Бах увидел тот дым, как только вышел на обрыв – прочесть утреннюю сказку. Уже год он не брал в руки карандаша, а сочинял в уме. На рассвете, стоя на берегу и глядя через Волгу на далекую россыпь домов, мысленно проговаривал свои творения – твердил упорно и многократно те несколько предложений, что пришли на ум за прошлую ночь: о хлебородных землях и долгожданных свадьбах, о многодетных семьях и пышных праздниках… Так читала когда-то Клара утренние молитвы над их огородом и садом, а теперь читал он – над колхозными полями родной колонии. Вряд ли эти страстные и бессвязные заклинания сбудутся, но Бах продолжал их сочинять – иного способа помочь Гнаденталю не знал.
Дым был густой и черный, будто свисающая с неба каракулевая шкура. Бах прыгнул в лодку и захлопал веслами по волнам: туда! Осенняя Волга – серая, лохматая – качала ялик небрежно и равнодушно. Таким же – лохматым и серым – был небосвод. Кричали чайки, то зависая над водой, то окунаясь и выныривая обратно с трепещущей в клюве добычей. Кажется, кричали и люди – не один человек и не два, а целая толпа: разноголосье доносилось с берега вместе с едким запахом гари.
Бах шуровал веслами по зыбкому телу реки, то и дело оборачиваясь на приближавшуюся деревню. Подлая память уже подсказала все написанные когда-то сюжеты о пожарах, поджогах и огневых дождях. Увидит ли он сегодня выгоревшие дома и обожженных людей? Овец с опаленными шкурами и задохнувшихся в дыму птиц? Скорбящих погорельцев, в одночасье лишившихся крова и имущества? Сожмется ли усталое сердце его, уже в тысячный раз, чувством вины за случившееся?
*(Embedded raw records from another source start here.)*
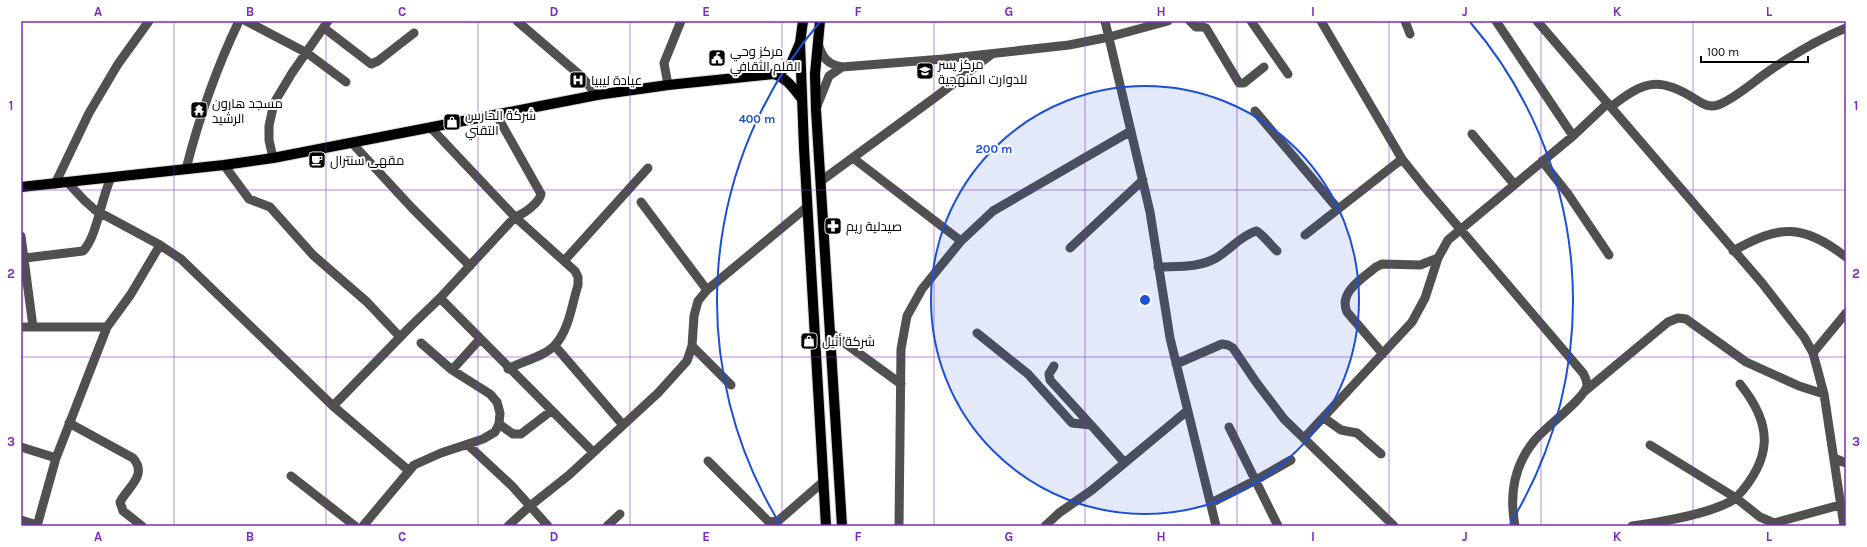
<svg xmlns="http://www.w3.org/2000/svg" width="1867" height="547" font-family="Karla,Cairo,sans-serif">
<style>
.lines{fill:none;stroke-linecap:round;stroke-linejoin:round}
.major-casing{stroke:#dbdbdb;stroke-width:12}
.minor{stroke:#505050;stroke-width:9}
.major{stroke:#000;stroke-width:10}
.grid{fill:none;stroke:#7b2cbf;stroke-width:1;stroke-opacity:0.55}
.ring{fill:none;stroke:#1d4ed8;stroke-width:2}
.labels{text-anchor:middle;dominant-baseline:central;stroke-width:4;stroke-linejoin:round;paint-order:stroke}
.poi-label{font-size:13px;fill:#000;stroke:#fff;text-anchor:start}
.centre{fill:#1d4ed8;stroke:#fff;stroke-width:2}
.ring-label{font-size:12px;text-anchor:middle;font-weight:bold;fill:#1d4ed8;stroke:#fff;stroke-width:4;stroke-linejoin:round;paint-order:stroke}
.neatline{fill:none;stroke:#7b2cbf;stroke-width:1.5}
.grid-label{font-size:13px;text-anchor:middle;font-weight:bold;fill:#7b2cbf}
</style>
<rect width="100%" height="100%" fill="#fff"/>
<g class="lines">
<g class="major-casing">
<path id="major" d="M803 21 800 43 804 148 826 526
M820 21 815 74 816 110 842 526
M774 74C787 78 793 88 802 99
M21 187 224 165 273 158 597 95 668 85 774 74 790 66 800 43"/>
</g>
<path class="minor" d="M246 21 307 53 346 82
M517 21 581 76 597 95
M1105 21 1150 212 1170 338 1216 526
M1190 21 1196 27H1203L1206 28 1239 83H1244L1264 67
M1251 21 1288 74
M1321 21 1402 159 1426 189 1583 373C1585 377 1587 380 1587 385 1586 398 1545 427 1535 440 1514 465 1509 494 1515 526
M1405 21 1410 34
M1496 21 1573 136
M1537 21 1762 283 1804 337 1813 353 1824 394 1844 526
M324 28 371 64 378 61 414 33
M818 44C823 58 827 64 842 67L943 59 1069 45 1109 37 1168 21
M668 85 664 63 681 21
M817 106 829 76 842 67
M1611 107C1643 81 1659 76 1695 99 1703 104 1709 108 1718 105 1736 98 1753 82 1769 71 1791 56 1821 38 1846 28
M1255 111 1338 209
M496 114 541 194C539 203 524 214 515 217L575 271 578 277V285C572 304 569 330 555 345 544 357 522 361 508 369
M1472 134 1514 184
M352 143 412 208 470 266
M273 158 269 140V126L274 103 292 73 328 21
M853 158 961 241
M1542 161 1568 194 1609 255
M224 165 249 199 270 207 313 255 367 302 400 337
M186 169C199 118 216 69 239 21
M821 181 937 96 992 54
M68 183 84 200 95 210 160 245 181 259 333 406 410 327 440 298 515 217 431 128
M55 184 89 113 118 64 149 21
M641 202 707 290
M1305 235 1402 159
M21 236 33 327
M1070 248 1143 180
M1733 251C1779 225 1802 223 1846 257
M25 258 83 251C97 237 101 198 111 178
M564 261 648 168
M1158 267C1177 266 1199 268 1216 258 1230 250 1240 236 1256 231 1261 232 1272 247 1277 251
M440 298 593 452
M21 327H107
M831 333 901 384
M977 333 1028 374 1072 423 1091 425 1124 462
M555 346 623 425
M692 346 731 385
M1813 353 1846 313
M1383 354 1347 312C1338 292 1363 278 1376 267L1382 264 1420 265 1438 258
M1176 364 1222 344 1228 345 1233 348 1256 382 1284 419 1394 526
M1054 366 1049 374 1050 380 1091 425
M452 370 480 339
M1585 391 1668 322 1678 318 1686 319 1746 362 1799 386 1824 394
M333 406 408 470
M1324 418 1341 430 1357 433 1381 454
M69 423 133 458C148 475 128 487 120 502L123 511 142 526
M499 424 513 434H521L551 411
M1229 427 1278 526
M1304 438 1412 322 1425 298 1438 258 1448 240 1573 136 1608 103
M468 445 512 486 530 506 569 475 658 393 687 361 692 346 694 316 698 301 707 290 807 207
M1650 445 1736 498C1772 459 1774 426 1740 384
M21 447 56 458
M1834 458 1846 463
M708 461 769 522 778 521 824 481
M291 476 355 526
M1211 503 1256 480 1291 460
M21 520 37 525
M37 526 56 458 107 327 131 294 160 245
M363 526 414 465 441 453 483 439 495 432 499 424 500 413 497 402 490 394 452 370 421 343
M508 526 530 506 548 526
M607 526 620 514
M899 526 901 349 907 316 922 289 961 241 993 211 1131 131
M1045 526 1059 513 1092 490 1187 411
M1632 526C1660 522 1714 514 1736 498L1760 517 1774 523 1840 505"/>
<use href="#major" class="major"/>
</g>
<path class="grid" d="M174 21V526M326 21V526M478 21V526M630 21V526M782 21V526M934 21V526M1085 21V526M1237 21V526M1389 21V526M1541 21V526M1693 21V526M21 190H1846M21 357H1846"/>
<circle cx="1145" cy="300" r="214" fill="#1d4ed8" fill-opacity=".12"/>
<g class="ring">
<circle cx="1145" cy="300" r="214"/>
<path d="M780 524A428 428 0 0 1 820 22M1470 22A428 428 0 0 1 1510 524"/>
</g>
<defs>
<g id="civic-square" transform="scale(0.9)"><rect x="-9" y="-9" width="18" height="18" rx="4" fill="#000" stroke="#fff"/><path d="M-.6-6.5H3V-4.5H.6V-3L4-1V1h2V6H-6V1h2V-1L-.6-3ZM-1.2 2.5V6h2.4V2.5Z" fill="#fff"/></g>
<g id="school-square" transform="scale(0.9)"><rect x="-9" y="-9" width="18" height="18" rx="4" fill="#000" stroke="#fff"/><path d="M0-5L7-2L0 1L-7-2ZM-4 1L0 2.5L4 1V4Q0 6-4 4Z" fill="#fff"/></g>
<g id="hospital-square" transform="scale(0.9)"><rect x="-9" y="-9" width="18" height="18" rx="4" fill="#000" stroke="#fff"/><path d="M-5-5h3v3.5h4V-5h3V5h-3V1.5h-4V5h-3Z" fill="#fff"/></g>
<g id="temple-square" transform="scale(0.9)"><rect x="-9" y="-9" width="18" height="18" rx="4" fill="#000" stroke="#fff"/><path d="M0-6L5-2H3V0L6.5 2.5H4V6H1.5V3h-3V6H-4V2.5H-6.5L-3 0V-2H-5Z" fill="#fff"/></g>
<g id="shop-square" transform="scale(0.9)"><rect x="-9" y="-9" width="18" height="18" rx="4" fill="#000" stroke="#fff"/><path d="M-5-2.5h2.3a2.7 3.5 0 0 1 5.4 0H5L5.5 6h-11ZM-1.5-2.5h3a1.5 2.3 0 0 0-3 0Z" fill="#fff"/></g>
<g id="cafe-square" transform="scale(0.9)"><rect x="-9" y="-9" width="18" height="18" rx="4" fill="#000" stroke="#fff"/><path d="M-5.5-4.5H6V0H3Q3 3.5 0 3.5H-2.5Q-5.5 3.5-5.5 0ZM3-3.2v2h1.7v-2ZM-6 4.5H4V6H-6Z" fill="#fff"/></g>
<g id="pharmacy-square" transform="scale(0.9)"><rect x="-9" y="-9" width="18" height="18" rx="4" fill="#000" stroke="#fff"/><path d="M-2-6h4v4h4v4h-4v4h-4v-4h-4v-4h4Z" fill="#fff"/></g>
</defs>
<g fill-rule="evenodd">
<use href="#civic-square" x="717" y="58"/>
<use href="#school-square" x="925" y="71"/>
<use href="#hospital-square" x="578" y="80"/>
<use href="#temple-square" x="199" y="110"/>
<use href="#shop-square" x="452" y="122"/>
<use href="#cafe-square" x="317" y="160"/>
<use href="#pharmacy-square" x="833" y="226"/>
<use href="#shop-square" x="809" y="341"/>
</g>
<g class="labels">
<g class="poi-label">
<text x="730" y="51">مركز وحي<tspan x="730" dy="15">القلم الثقافي</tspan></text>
<text x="938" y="64">مركز يسر<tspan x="938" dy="15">للدوارت المنهجية</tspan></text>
<text x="591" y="80">عيادة ليبيا</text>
<text x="212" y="103">مسجد هارون<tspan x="212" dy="15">الرشيد</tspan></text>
<text x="465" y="115">شركة الحارس<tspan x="465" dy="15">التقني</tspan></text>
<text x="330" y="160">مقهى سنترال</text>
<text x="846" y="226">صيدلية ريم</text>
<text x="822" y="341">شركة أثيل</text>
</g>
</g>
<circle cx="1145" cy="300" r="6" class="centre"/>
<g class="ring-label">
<text x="757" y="123">400 m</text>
<text x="994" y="153">200 m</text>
</g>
<rect width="1867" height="547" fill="none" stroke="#ffffff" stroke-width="44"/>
<path d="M1701 56v6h107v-6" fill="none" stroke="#000000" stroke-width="2"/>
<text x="1707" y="56" font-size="12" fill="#000000" stroke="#ffffff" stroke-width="3" paint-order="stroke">100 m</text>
<rect x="22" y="22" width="1823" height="503" class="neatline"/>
<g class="grid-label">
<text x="98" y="16">A</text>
<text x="250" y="16">B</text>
<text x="402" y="16">C</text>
<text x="554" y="16">D</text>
<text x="706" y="16">E</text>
<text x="858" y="16">F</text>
<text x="1009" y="16">G</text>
<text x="1161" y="16">H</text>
<text x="1313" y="16">I</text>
<text x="1465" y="16">J</text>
<text x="1617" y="16">K</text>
<text x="1769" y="16">L</text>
<text x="11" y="110">1</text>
<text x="1856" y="110">1</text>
<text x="11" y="278">2</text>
<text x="1856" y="278">2</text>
<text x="11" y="446">3</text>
<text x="1856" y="446">3</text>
<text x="98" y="541">A</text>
<text x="250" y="541">B</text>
<text x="402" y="541">C</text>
<text x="554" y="541">D</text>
<text x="706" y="541">E</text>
<text x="858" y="541">F</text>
<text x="1009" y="541">G</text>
<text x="1161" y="541">H</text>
<text x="1313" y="541">I</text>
<text x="1465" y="541">J</text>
<text x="1617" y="541">K</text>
<text x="1769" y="541">L</text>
</g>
</svg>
Не ездить бы ему в колонию, отрешиться от ее жизни, отгородиться Волгой; и сказок больше не сочинять, и на обрыв не ходить, и даже не смотреть на левый берег, а сидеть на хуторе безвылазно и растить пятилетнюю Анче. Но преодолеть себя Бах не мог: нет-нет да и срывался в Гнаденталь, проходил торопливо по улицам, заглядывал в “Wolga Kurier”, бежал по окрестностям. Все надеялся: а не повернулось ли вспять? Не вернулось ли то самое – богатое, плодородное? Нет, не возвращалось.
Он примотал чалку к подгнившим основательно причальным бревнам и вскарабкался на пирс (с недавних пор стал оставлять ялик тут: берег был усыпан ребристыми скелетами брошенных лодок, и оставлять среди них свою, целую, не хотелось). Протопал по щербатым доскам настила, спрыгнул на песок и побежал – на дым и крики.
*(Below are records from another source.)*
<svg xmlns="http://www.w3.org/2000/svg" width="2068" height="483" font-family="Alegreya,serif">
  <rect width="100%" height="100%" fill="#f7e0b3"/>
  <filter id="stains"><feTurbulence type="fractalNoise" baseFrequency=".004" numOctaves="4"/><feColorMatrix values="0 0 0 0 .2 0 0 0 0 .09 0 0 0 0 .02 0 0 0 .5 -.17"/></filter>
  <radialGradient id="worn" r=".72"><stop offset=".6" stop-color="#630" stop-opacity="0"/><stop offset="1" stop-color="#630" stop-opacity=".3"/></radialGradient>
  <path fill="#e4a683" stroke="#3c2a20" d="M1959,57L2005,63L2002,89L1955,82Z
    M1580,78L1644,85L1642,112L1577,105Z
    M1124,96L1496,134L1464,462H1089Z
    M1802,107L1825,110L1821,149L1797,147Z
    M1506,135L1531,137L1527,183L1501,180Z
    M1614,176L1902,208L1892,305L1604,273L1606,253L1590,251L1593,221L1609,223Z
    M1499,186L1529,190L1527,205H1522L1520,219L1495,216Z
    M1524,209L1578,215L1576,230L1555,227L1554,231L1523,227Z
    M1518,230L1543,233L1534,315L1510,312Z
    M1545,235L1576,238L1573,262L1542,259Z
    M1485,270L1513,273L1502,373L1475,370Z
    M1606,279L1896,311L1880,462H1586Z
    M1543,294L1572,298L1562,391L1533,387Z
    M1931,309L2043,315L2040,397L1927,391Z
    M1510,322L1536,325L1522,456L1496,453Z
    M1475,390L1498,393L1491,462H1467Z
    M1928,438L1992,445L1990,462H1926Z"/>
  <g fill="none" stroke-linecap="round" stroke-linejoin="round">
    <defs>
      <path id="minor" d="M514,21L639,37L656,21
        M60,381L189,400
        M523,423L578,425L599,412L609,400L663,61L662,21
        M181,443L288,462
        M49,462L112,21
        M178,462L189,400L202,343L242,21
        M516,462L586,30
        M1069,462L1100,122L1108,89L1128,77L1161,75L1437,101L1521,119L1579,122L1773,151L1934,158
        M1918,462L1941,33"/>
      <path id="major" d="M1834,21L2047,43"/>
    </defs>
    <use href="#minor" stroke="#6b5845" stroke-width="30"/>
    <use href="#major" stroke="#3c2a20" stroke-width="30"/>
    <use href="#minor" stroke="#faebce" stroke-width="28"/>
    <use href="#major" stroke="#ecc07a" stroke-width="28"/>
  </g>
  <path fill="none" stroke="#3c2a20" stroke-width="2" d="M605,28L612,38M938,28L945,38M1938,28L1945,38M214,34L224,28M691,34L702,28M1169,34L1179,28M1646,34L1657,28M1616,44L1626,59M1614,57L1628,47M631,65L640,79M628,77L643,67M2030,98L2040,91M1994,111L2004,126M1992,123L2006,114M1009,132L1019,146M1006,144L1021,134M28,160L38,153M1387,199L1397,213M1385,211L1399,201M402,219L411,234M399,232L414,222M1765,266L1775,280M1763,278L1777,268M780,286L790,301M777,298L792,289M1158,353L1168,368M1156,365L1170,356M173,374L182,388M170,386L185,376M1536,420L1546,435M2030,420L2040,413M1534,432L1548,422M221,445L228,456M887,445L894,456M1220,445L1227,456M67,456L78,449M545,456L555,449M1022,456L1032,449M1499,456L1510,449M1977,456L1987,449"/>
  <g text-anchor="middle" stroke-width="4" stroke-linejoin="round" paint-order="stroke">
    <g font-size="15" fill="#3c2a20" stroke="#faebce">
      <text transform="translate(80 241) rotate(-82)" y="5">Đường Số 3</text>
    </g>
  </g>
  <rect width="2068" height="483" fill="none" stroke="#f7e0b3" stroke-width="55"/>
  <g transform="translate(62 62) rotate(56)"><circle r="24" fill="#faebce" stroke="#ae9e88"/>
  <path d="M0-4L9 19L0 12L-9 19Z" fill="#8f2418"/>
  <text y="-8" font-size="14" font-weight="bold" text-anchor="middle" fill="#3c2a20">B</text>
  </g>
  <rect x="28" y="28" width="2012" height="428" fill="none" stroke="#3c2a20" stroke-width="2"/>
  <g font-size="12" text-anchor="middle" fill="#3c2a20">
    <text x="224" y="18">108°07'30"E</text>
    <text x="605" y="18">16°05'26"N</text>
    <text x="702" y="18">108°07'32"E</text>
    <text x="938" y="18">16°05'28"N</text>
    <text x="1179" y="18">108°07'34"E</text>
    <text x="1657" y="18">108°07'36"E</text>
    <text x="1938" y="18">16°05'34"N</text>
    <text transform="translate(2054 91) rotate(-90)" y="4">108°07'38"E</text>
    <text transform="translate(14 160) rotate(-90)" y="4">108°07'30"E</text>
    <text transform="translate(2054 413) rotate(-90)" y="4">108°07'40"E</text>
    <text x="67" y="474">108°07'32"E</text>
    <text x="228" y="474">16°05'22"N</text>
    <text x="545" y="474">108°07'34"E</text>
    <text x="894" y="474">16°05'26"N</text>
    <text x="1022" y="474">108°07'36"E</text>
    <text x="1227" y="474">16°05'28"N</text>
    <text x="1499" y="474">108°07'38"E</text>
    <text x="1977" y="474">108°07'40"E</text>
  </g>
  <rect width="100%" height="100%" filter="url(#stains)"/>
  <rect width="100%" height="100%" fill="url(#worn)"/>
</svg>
Главная улица хлопала дверьми и окнами, звенела замками и засовами, визжала бабьими голосами. Метались меж ног бестолково куры, лаяли растревоженные псы. Так же бестолково метались из дома в дом и люди – ошалелые, с бледными чужими лицами. Бесхозное жестяное ведро быстро катилось по улице, громыхая и подпрыгивая на ухабах, – едва не сбило Баха с ног и укатилось дальше, к Волге, словно было живое и убегало от чего-то страшного. Дохнуло жженой резиной и раскаленным железом, по лицу мазнуло горячим пеплом. Бах выскочил на рыночную площадь и остановился, уткнувшись лицом в жаркую, плотную стену дымного марева.
Посреди площади красным тюльпаном полыхал костер – горели три карагача. Горели не каждый в отдельности, а единым пламенем: наваленная меж деревьев куча хлама походила на цветоложе, а каждый ствол – на лепесток. Могучий трилистник едва колебался в неподвижном воздухе, выбрасывая вверх черные клубы дыма и ворохи искр. К костру то и дело подбегали чумазые от копоти люди и швыряли в огонь всё новые и новые доски, мебель, связки бумаг, одежду… Треск стоял такой, что людские голоса почти тонули в нем.